TOKYO (Reuters) – SoftBank Group is in talks to sell the Paris-based robotics business behind its Pepper Android platform to Germany’s United Robotics Group, which it previously described as a banned business, according to sources and documents seen by Reuters. The main growth engine.
Two well-informed sources, speaking on condition of anonymity, said talks were ongoing and plans might change. It is not clear whether SoftBank will retain a stake in the company and how much the deal will be worth.
United Robotics Group, backed by German robot maker Hahn, became the most important European distributor of SoftBank (9984.T) robots battling Pepper and Nao robots in October.
United Robotics declined to comment. SoftBank said it remains committed to Pepper’s business.
Reuters reported in June that SoftBank had halted manufacturing of Pepper and cut jobs in its robotics business worldwide. Almost half of the 330 jobs have been cut in France, with activities dating back to the 2012 acquisition of startup Aldebaran, which Pepper created specifically for SoftBank.

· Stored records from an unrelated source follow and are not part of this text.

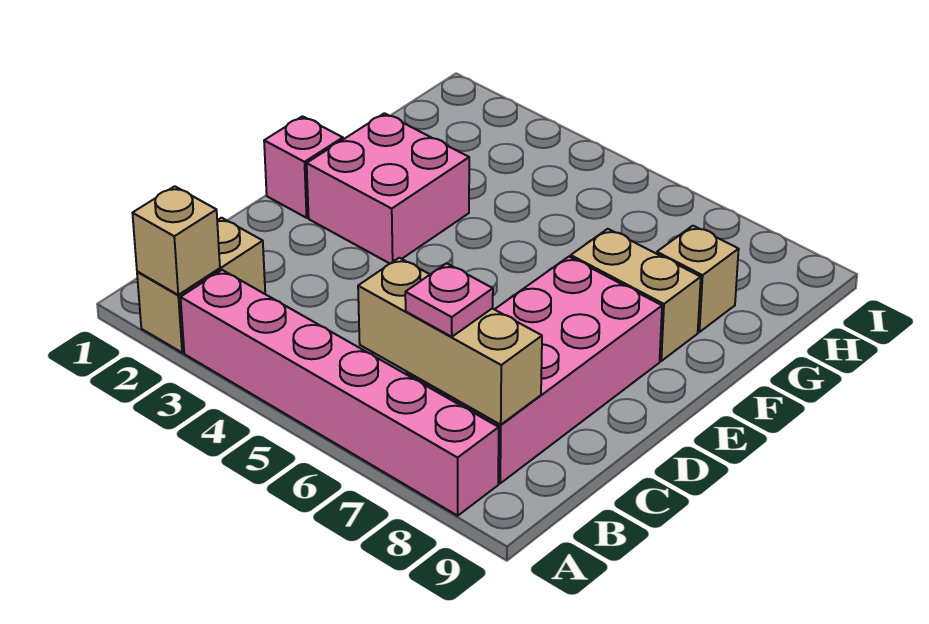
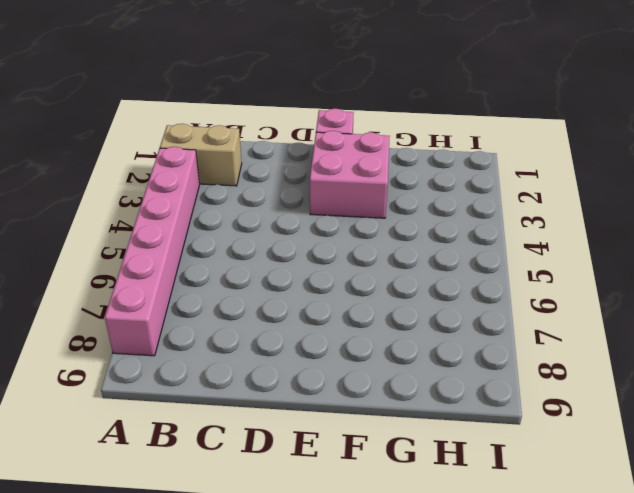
none -> pink brick B7:E8 level 1
none -> tan brick F7:F8 level 1

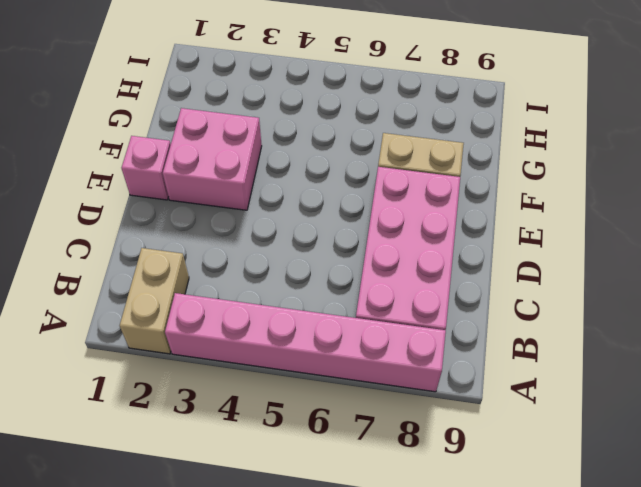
none -> tan brick G8 level 1
none -> tan brick A2 level 2

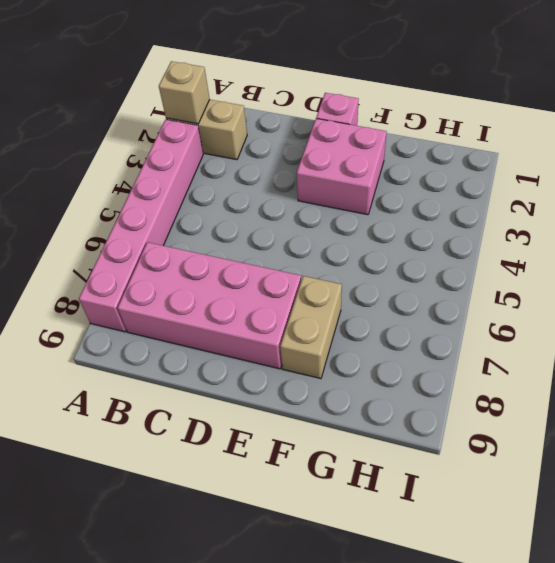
none -> tan brick G8 level 1
none -> tan brick B6:B8 level 2

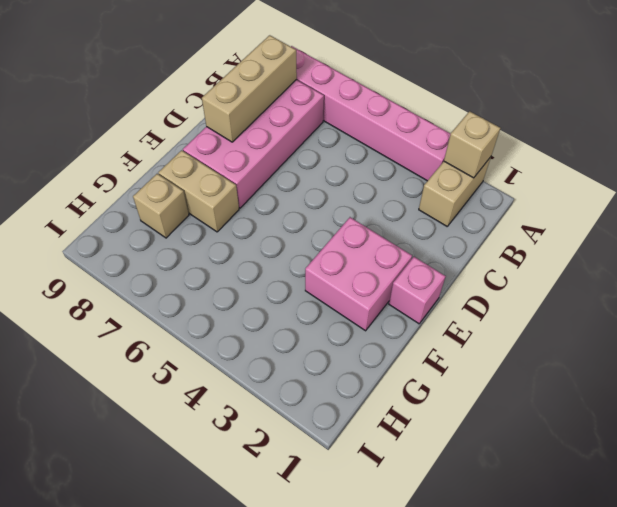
tan brick B8:D8 level 2 -> tan brick B6:B8 level 2
none -> pink plate B7 level 3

According to sources and job reviews, more employees have quit due to poor work ethics, forcing SoftBank to post job vacancies to fill key positions.

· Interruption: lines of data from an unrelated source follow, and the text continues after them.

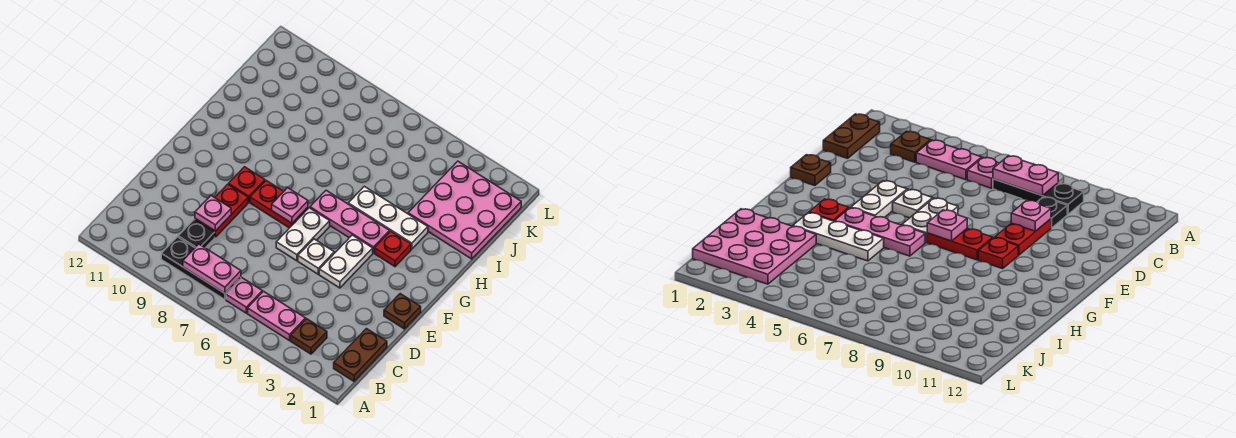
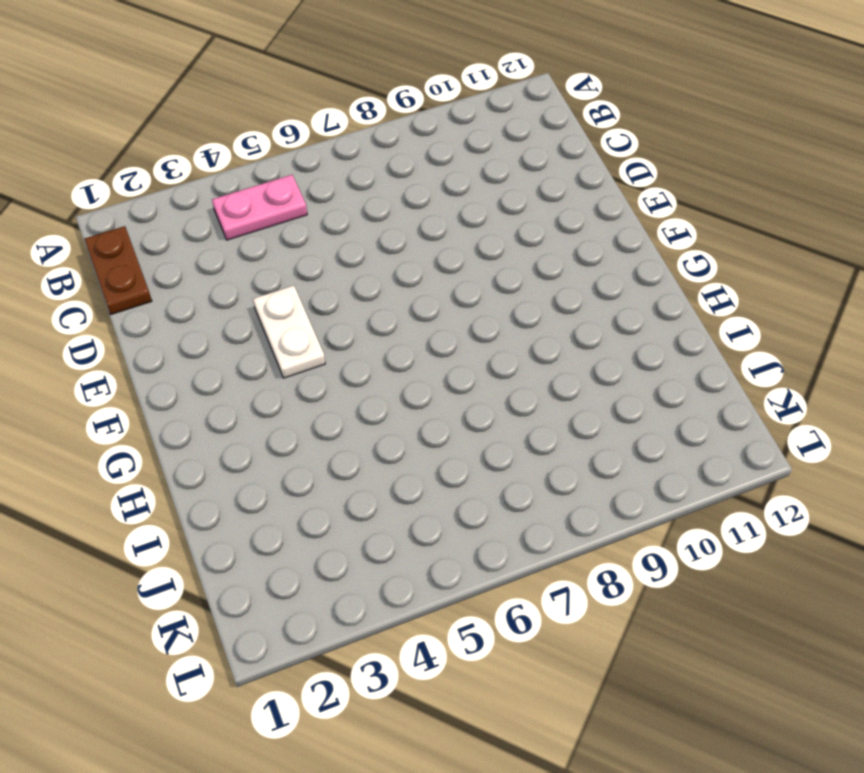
none -> brown plate B3 level 1
none -> pink plate B6 level 1
none -> black plate B7:B9 level 1

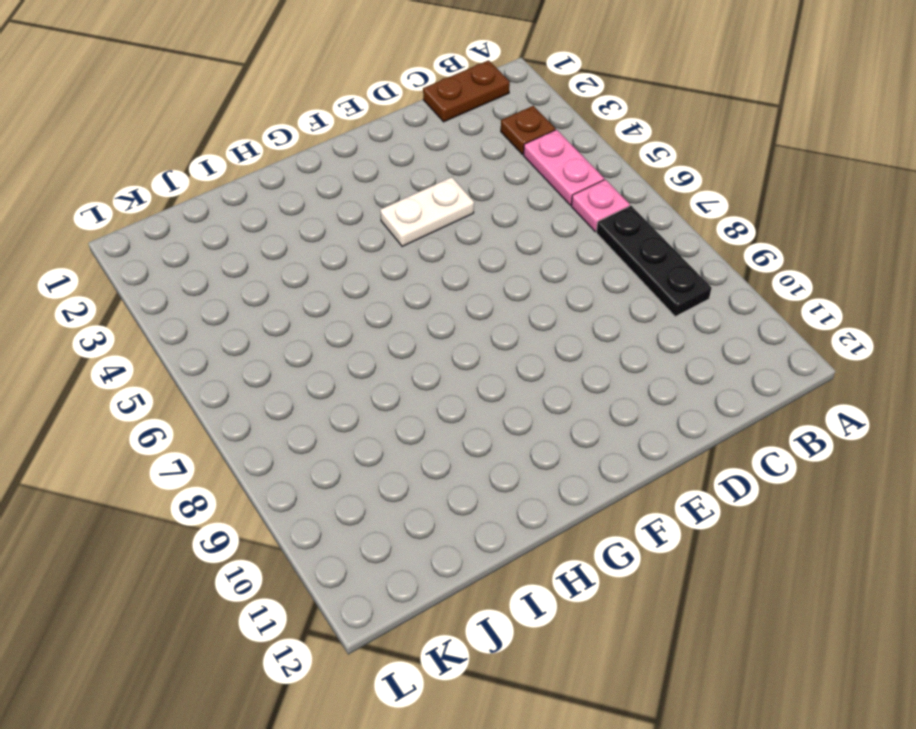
none -> black plate C9 level 1
none -> red plate D9:E9 level 1
none -> brown plate E1 level 1

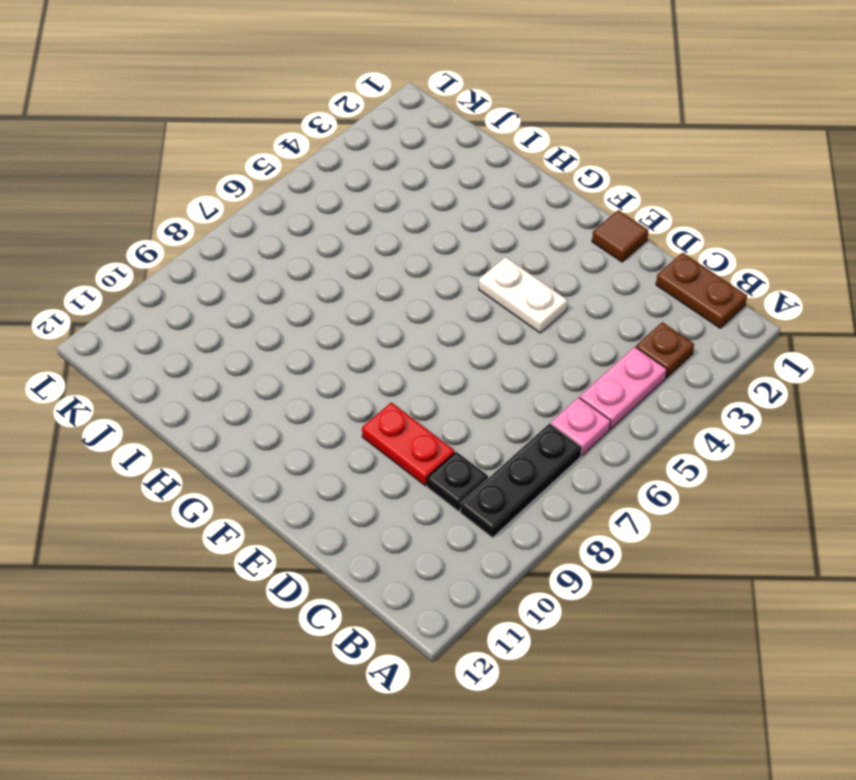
brown tile E1 level 1 -> brown plate E1 level 1
none -> white plate E5 level 1
none -> white plate E6:F6 level 1
none -> red plate F7:F8 level 1

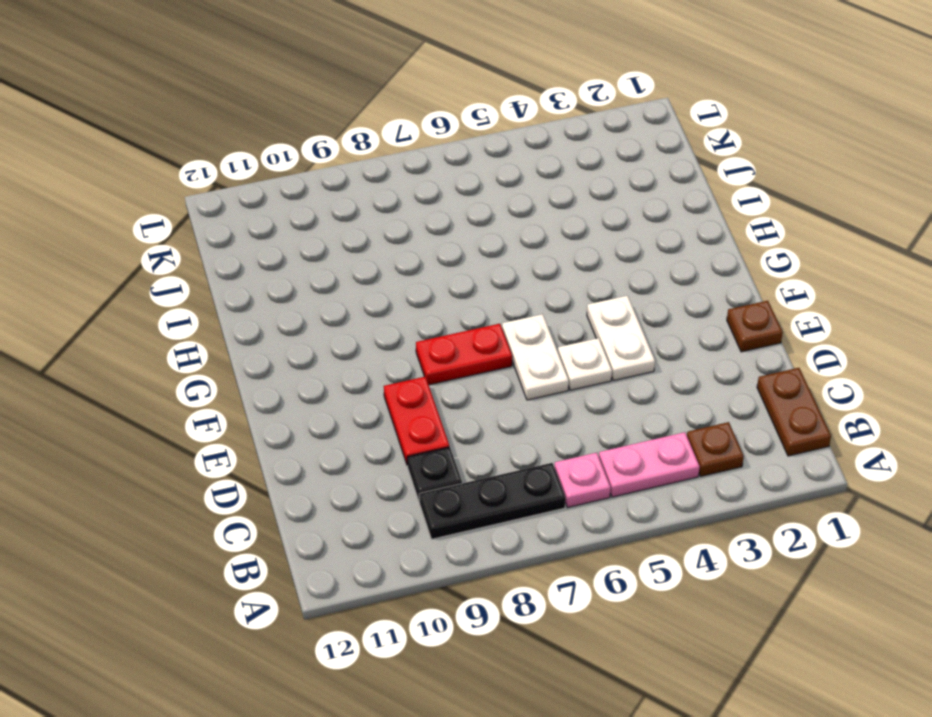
none -> red plate F9 level 1
none -> red plate G3 level 1
none -> pink plate G4:G6 level 1

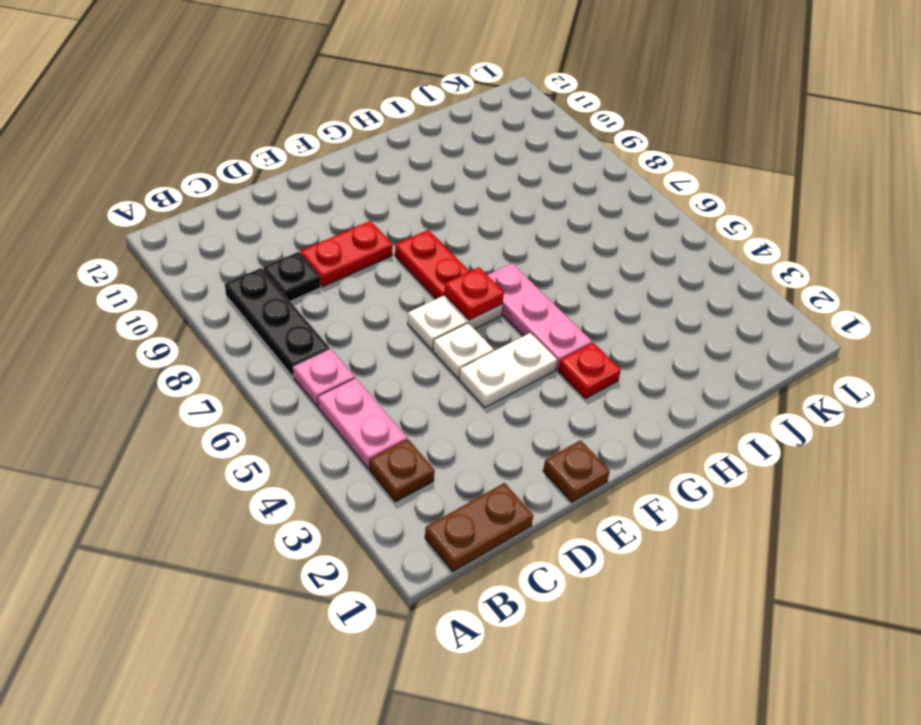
red plate F6 level 2 -> red plate F9 level 1
none -> white plate H3:H5 level 1
none -> pink plate I1:K3 level 1
none -> pink plate B7:B8 level 2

According to its website, United Robotics has offices in Germany and Austria. According to the sources, the retired SoftBank employees were recently hired by the company in areas such as sales.
Reuters previously reported that SoftBank, torn by the cultural divide between its European workforce and Japanese managers, has a dwindling inventory of Pepper’s aging units and components.

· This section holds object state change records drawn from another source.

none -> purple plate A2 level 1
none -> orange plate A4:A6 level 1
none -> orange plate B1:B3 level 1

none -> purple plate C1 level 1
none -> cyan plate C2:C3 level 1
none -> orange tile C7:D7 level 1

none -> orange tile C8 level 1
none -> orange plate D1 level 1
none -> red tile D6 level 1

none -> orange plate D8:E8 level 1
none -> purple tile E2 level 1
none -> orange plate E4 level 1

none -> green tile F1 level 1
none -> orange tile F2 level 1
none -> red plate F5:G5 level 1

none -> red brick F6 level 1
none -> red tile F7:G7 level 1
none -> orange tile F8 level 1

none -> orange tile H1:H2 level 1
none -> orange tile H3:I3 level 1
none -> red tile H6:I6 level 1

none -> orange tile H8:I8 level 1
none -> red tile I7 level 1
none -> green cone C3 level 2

In addition to Pepper and Nao, a tiny human-like robot, United Robotics also markets robots such as Sawyer, an industrial robot that can work with people.
The reorganization comes as SoftBank focuses on selling third-party hardware after Pepper’s business failure.
The group established a parallel sales office in Great Britain, reducing its dependence on Parisian business.
According to sources and documents seen by Reuters, SoftBank engineers in France are working on a secret project to develop a service bot called Plato.
However, the sources said that managers in Japan have postponed the order for the robot. At the same time, SoftBank was doing business selling similar bots from outside companies, which reduced the commercial viability of its product.